- [What the task asks]: Render the lines of the items below as a JSON list of strings, with one string per line and blank lines omitted. Start at the line containing "order: Cyatheales" and continue through the end of the items, inclusive.

- [Information supplied]:
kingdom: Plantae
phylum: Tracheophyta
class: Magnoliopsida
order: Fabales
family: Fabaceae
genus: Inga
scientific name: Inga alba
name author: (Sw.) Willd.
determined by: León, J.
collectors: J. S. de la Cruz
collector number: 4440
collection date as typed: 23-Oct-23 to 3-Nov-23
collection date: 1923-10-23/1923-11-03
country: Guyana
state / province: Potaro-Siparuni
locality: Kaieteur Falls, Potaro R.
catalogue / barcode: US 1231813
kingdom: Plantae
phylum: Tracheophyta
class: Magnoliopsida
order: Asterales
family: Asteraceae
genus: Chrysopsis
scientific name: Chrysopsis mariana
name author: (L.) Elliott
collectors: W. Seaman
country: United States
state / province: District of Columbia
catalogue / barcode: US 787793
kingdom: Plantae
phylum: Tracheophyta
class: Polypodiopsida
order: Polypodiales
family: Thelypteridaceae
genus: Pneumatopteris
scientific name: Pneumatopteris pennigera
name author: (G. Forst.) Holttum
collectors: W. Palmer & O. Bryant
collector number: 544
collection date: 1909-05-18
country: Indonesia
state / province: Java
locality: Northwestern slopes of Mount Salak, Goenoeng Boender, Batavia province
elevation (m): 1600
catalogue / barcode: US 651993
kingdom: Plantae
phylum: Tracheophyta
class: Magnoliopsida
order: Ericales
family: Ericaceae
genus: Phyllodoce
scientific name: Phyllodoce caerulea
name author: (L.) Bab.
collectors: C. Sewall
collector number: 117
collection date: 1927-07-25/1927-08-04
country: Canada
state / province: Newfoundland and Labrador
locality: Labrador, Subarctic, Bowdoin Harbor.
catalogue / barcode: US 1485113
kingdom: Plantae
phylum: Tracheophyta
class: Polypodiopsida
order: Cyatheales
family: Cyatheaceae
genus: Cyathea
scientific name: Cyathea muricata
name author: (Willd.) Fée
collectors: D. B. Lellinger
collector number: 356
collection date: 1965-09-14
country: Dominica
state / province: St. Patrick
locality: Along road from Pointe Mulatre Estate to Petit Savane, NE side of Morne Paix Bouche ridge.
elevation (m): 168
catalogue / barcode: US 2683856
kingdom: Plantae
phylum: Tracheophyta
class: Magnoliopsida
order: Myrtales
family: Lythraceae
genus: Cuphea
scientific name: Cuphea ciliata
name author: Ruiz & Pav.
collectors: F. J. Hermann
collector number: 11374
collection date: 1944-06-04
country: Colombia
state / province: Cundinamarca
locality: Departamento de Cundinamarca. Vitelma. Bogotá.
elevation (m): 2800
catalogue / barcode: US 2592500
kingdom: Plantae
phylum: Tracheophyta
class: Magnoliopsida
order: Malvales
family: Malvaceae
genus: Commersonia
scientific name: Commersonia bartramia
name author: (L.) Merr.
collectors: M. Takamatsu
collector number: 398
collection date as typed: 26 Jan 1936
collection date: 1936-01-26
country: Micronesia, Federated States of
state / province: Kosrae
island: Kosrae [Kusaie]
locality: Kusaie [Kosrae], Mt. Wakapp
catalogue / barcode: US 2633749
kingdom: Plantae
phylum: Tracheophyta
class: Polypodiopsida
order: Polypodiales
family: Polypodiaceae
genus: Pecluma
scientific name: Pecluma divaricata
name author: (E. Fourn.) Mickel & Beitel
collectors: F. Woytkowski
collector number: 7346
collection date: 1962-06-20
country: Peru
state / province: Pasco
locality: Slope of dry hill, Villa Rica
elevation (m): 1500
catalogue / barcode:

- [Written solution]:
[
  "order: Cyatheales",
  "family: Cyatheaceae",
  "genus: Cyathea",
  "scientific name: Cyathea muricata",
  "name author: (Willd.) Fée",
  "collectors: D. B. Lellinger",
  "collector number: 356",
  "collection date: 1965-09-14",
  "country: Dominica",
  "state / province: St. Patrick",
  "locality: Along road from Pointe Mulatre Estate to Petit Savane, NE side of Morne Paix Bouche ridge.",
  "elevation (m): 168",
  "catalogue / barcode: US 2683856",
  "kingdom: Plantae",
  "phylum: Tracheophyta",
  "class: Magnoliopsida",
  "order: Myrtales",
  "family: Lythraceae",
  "genus: Cuphea",
  "scientific name: Cuphea ciliata",
  "name author: Ruiz & Pav.",
  "collectors: F. J. Hermann",
  "collector number: 11374",
  "collection date: 1944-06-04",
  "country: Colombia",
  "state / province: Cundinamarca",
  "locality: Departamento de Cundinamarca. Vitelma. Bogotá.",
  "elevation (m): 2800",
  "catalogue / barcode: US 2592500",
  "kingdom: Plantae",
  "phylum: Tracheophyta",
  "class: Magnoliopsida",
  "order: Malvales",
  "family: Malvaceae",
  "genus: Commersonia",
  "scientific name: Commersonia bartramia",
  "name author: (L.) Merr.",
  "collectors: M. Takamatsu",
  "collector number: 398",
  "collection date as typed: 26 Jan 1936",
  "collection date: 1936-01-26",
  "country: Micronesia, Federated States of",
  "state / province: Kosrae",
  "island: Kosrae [Kusaie]",
  "locality: Kusaie [Kosrae], Mt. Wakapp",
  "catalogue / barcode: US 2633749",
  "kingdom: Plantae",
  "phylum: Tracheophyta",
  "class: Polypodiopsida",
  "order: Polypodiales",
  "family: Polypodiaceae",
  "genus: Pecluma",
  "scientific name: Pecluma divaricata",
  "name author: (E. Fourn.) Mickel & Beitel",
  "collectors: F. Woytkowski",
  "collector number: 7346",
  "collection date: 1962-06-20",
  "country: Peru",
  "state / province: Pasco",
  "locality: Slope of dry hill, Villa Rica",
  "elevation (m): 1500",
  "catalogue / barcode:"
]